Indian Manufacturers Feel Margin Squeeze
Indian business journal Mint asks the question – will the nation’s tyre makers be able to retain their margins during the 2011 fiscal year? The publication comments that, after falling in the March quarter, profit margins are looking set for another battering at the hands of rising rubber prices (up 70 per cent in one year and 150 per cent within the last 18 months, notes Mint) in the following quarter.
Until December, manufacturers were able to pass on these increases in the form of price rises, however in the March quarter cost increases began to outstrip price rises, with rubber going up some 18 to 20 per cent as opposed to tyre price increases in the vicinity of six to eight per cent. As Mint points out, given that rubber accounts for nearly 45 per cent of raw material costs, which in turn account for 70 per cent of net sales, this is bound to affect profitability.
MRF Ltd’s sales in the March quarter grew 26 per cent year-on-year to Rs 17,670,000,000 (₤268.6 million), but operating profit margin dropped from 15.4 per cent in the December quarter to 12 per cent last quarter. Ceat Tyres registered a 31 per cent year-on-year increase in net sales, but its operating margin halved to five per cent. Apollo Tyres has not year announced its quarter results, yet Mint reports analysts as estimating the company’s margin may fall by three percentage points to around 13 per cent.

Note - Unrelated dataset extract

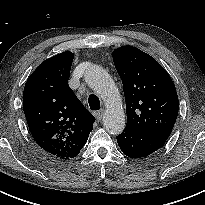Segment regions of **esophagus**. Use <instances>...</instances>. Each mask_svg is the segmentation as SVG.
<instances>
[{"instance_id": "esophagus-1", "label": "esophagus", "mask_w": 205, "mask_h": 205, "mask_svg": "<svg viewBox=\"0 0 205 205\" xmlns=\"http://www.w3.org/2000/svg\"><path fill=\"white\" fill-rule=\"evenodd\" d=\"M103 115H104V109L98 110V111L96 112V118H97V120L100 121V120L102 119Z\"/></svg>"}]
</instances>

“Every rupee increase in rubber prices has an Rs 60 crore (Rs 600,000,000, ₤9.1 million) impact on the tyre industry’s profitability,” commented Neeraj Kanwar, Apollo Tyres managing director and chairman of India’s Association of Tyre Manufacturers. According to Mint, analysts say tyre prices have to go up by 22 to 25 per cent for India’s tyre makers to sustain current levels of operating profit margin in the 2011 financial year.